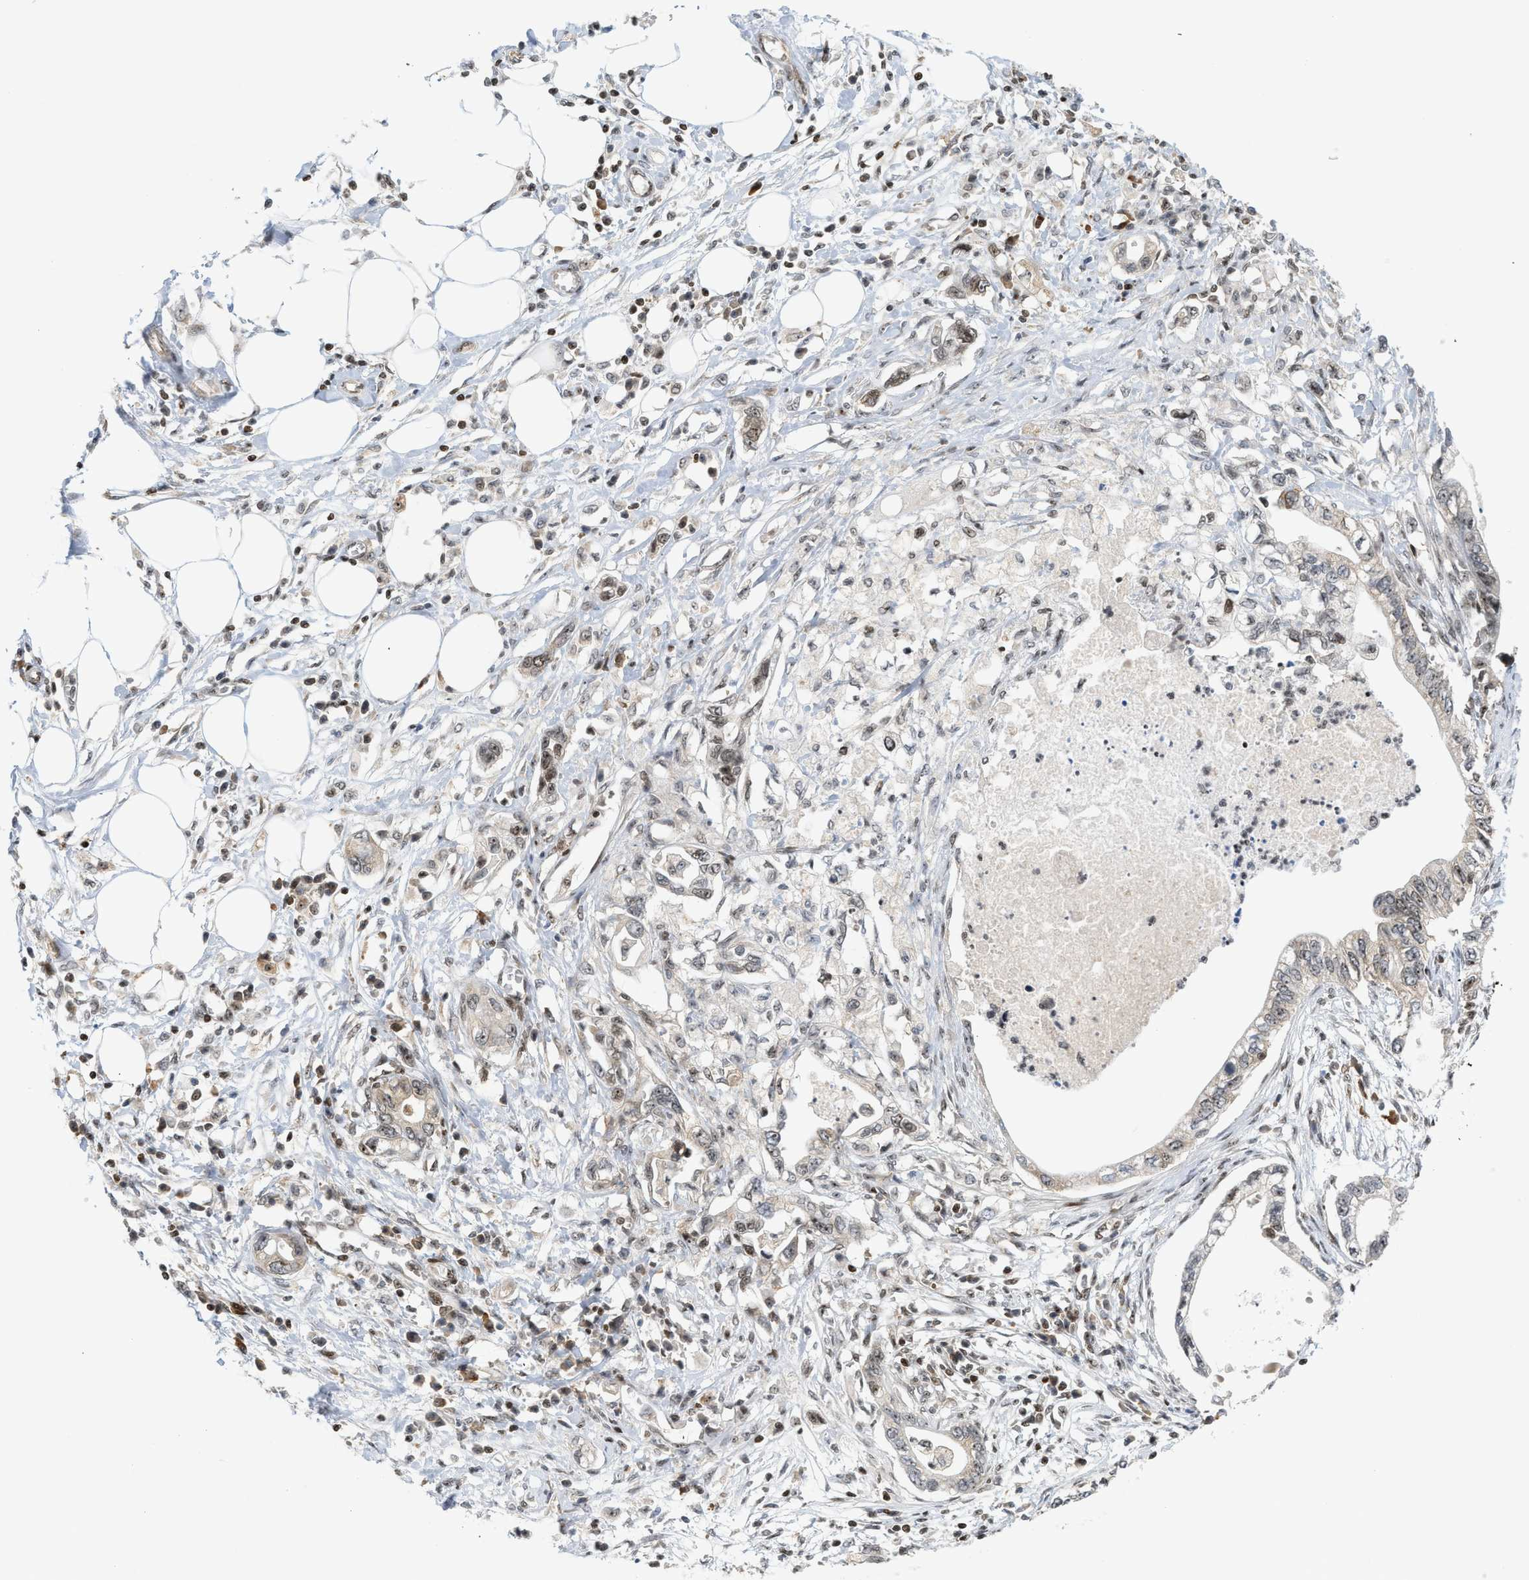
{"staining": {"intensity": "moderate", "quantity": "25%-75%", "location": "nuclear"}, "tissue": "pancreatic cancer", "cell_type": "Tumor cells", "image_type": "cancer", "snomed": [{"axis": "morphology", "description": "Adenocarcinoma, NOS"}, {"axis": "topography", "description": "Pancreas"}], "caption": "Pancreatic cancer stained with DAB immunohistochemistry (IHC) shows medium levels of moderate nuclear expression in about 25%-75% of tumor cells.", "gene": "ZNF22", "patient": {"sex": "male", "age": 56}}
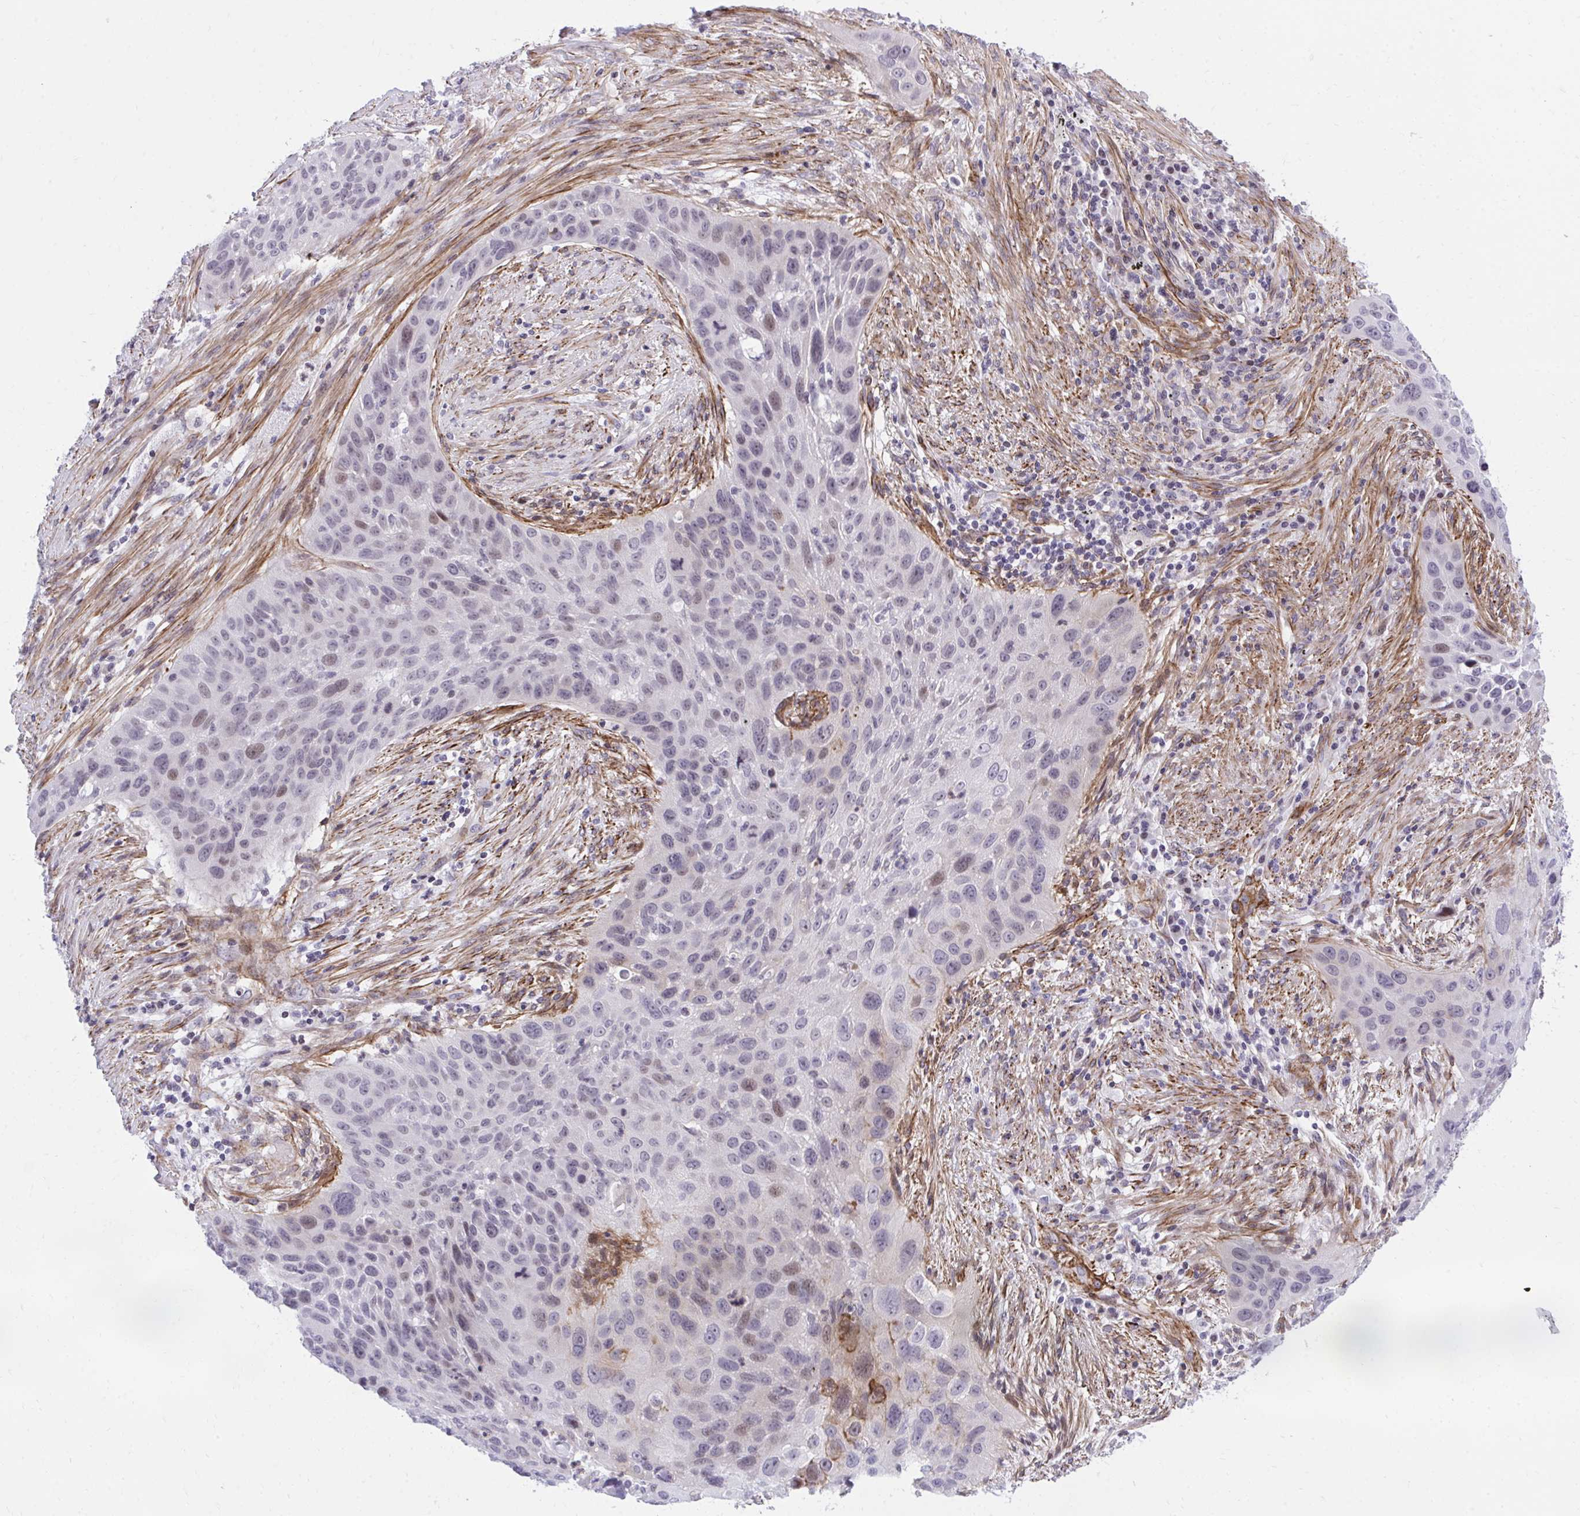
{"staining": {"intensity": "negative", "quantity": "none", "location": "none"}, "tissue": "lung cancer", "cell_type": "Tumor cells", "image_type": "cancer", "snomed": [{"axis": "morphology", "description": "Squamous cell carcinoma, NOS"}, {"axis": "topography", "description": "Lung"}], "caption": "The photomicrograph exhibits no staining of tumor cells in lung squamous cell carcinoma.", "gene": "KCNN4", "patient": {"sex": "male", "age": 63}}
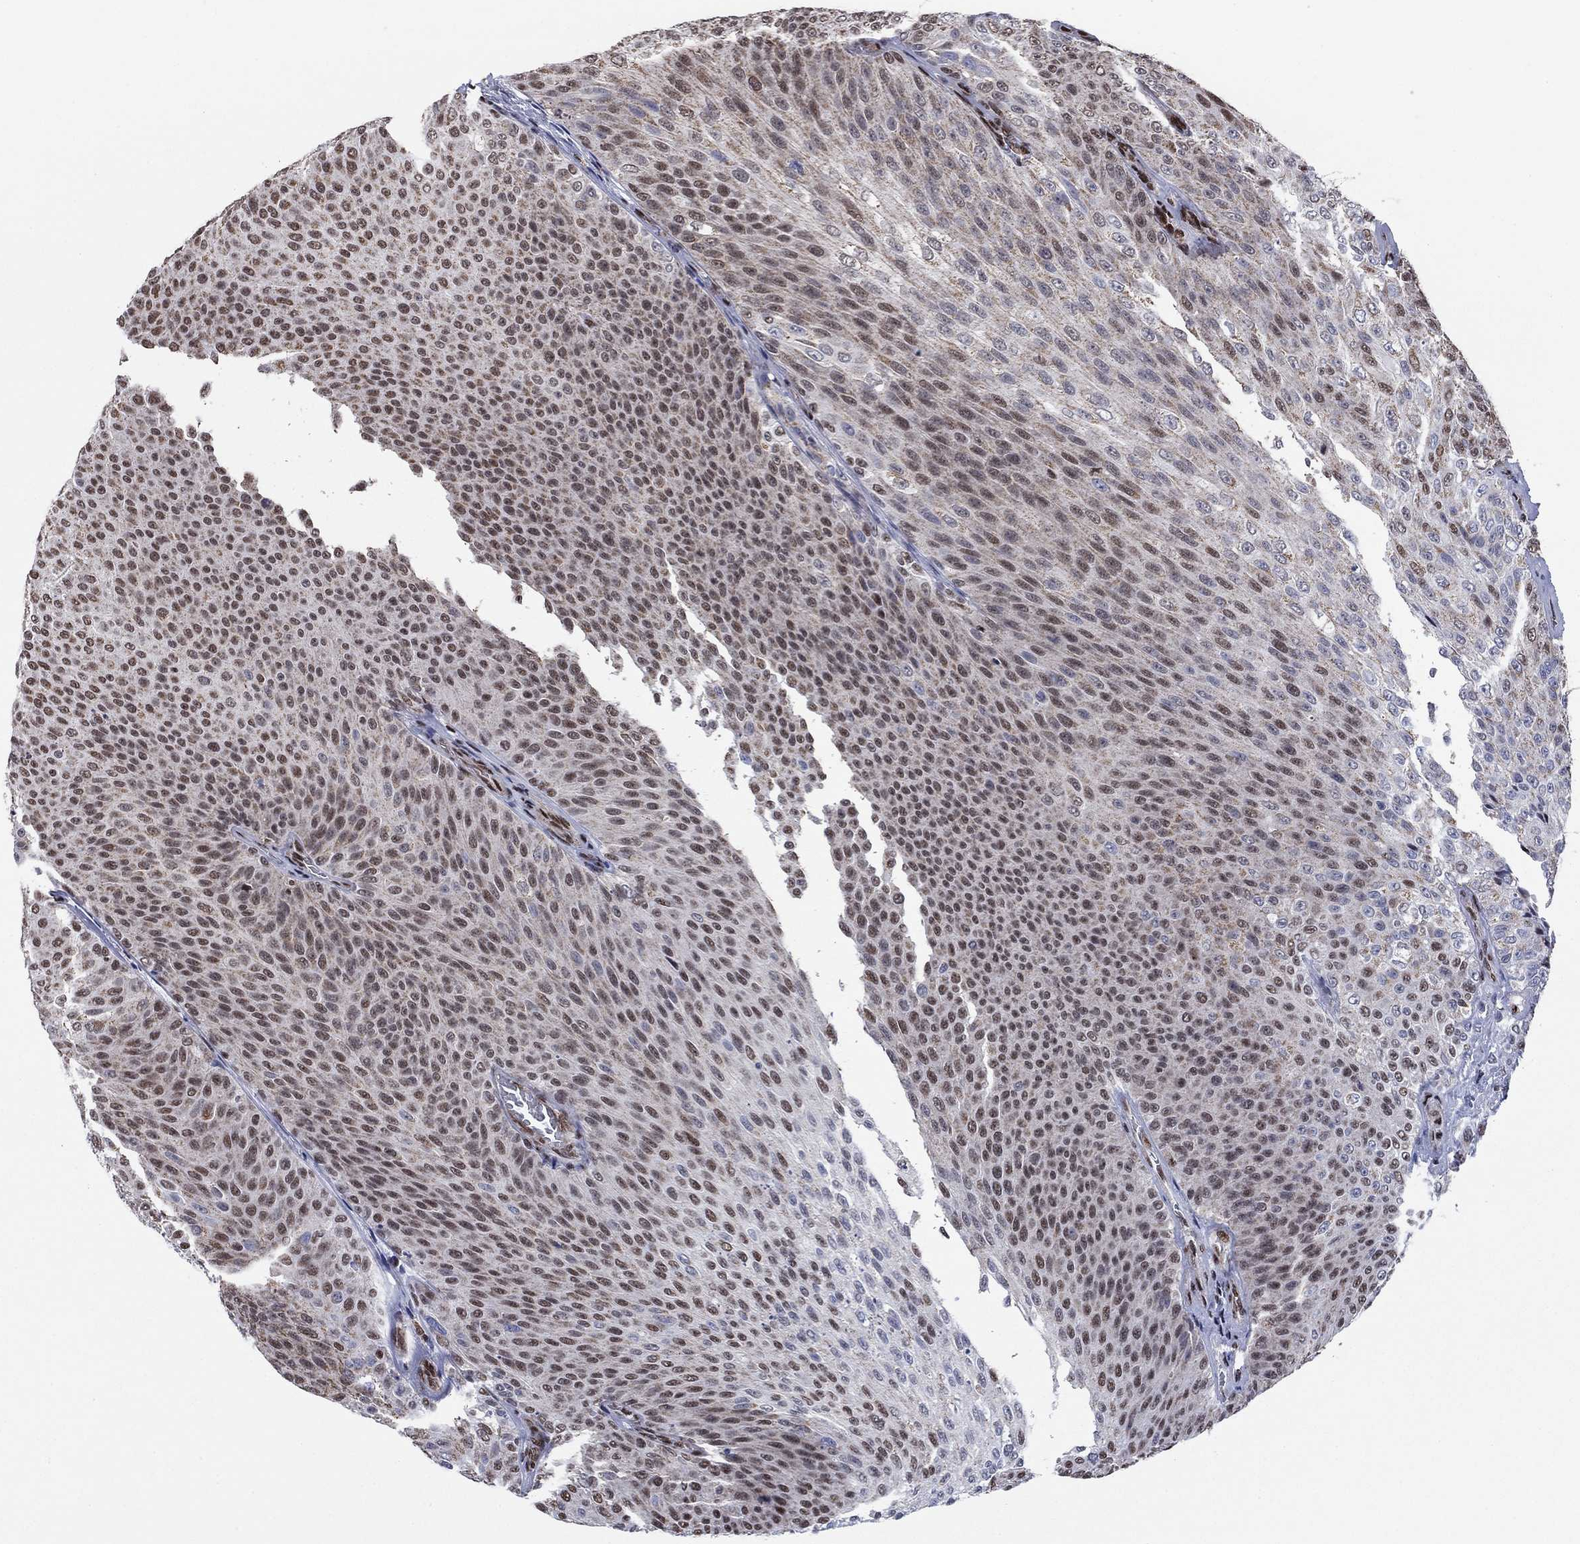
{"staining": {"intensity": "weak", "quantity": "25%-75%", "location": "cytoplasmic/membranous,nuclear"}, "tissue": "urothelial cancer", "cell_type": "Tumor cells", "image_type": "cancer", "snomed": [{"axis": "morphology", "description": "Urothelial carcinoma, Low grade"}, {"axis": "topography", "description": "Ureter, NOS"}, {"axis": "topography", "description": "Urinary bladder"}], "caption": "The immunohistochemical stain labels weak cytoplasmic/membranous and nuclear expression in tumor cells of urothelial carcinoma (low-grade) tissue.", "gene": "N4BP2", "patient": {"sex": "male", "age": 78}}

________________________

#### [WHAT TO PRODUCE]
In copying the listing, reproduce each line exactly and omit the pictures.

#### [SOLUTION]
{"staining": {"intensity": "moderate", "quantity": "25%-75%", "location": "nuclear"}, "tissue": "pancreatic cancer", "cell_type": "Tumor cells", "image_type": "cancer", "snomed": [{"axis": "morphology", "description": "Adenocarcinoma, NOS"}, {"axis": "topography", "description": "Pancreas"}], "caption": "Pancreatic cancer stained with DAB immunohistochemistry (IHC) shows medium levels of moderate nuclear expression in about 25%-75% of tumor cells.", "gene": "ZNF22", "patient": {"sex": "male", "age": 56}}
{"staining": {"intensity": "negative", "quantity": "none", "location": "none"}, "tissue": "lung cancer", "cell_type": "Tumor cells", "image_type": "cancer", "snomed": [{"axis": "morphology", "description": "Squamous cell carcinoma, NOS"}, {"axis": "topography", "description": "Lung"}], "caption": "The photomicrograph exhibits no staining of tumor cells in lung squamous cell carcinoma.", "gene": "KCNN4", "patient": {"sex": "male", "age": 63}}
{"staining": {"intensity": "weak", "quantity": "25%-75%", "location": "cytoplasmic/membranous,nuclear"}, "tissue": "urothelial cancer", "cell_type": "Tumor cells", "image_type": "cancer", "snomed": [{"axis": "morphology", "description": "Urothelial carcinoma, Low grade"}, {"axis": "topography", "description": "Ureter, NOS"}, {"axis": "topography", "description": "Urinary bladder"}], "caption": "The immunohistochemical stain labels weak cytoplasmic/membranous and nuclear expression in tumor cells of urothelial carcinoma (low-grade) tissue.", "gene": "N4BP2", "patient": {"sex": "male", "age": 78}}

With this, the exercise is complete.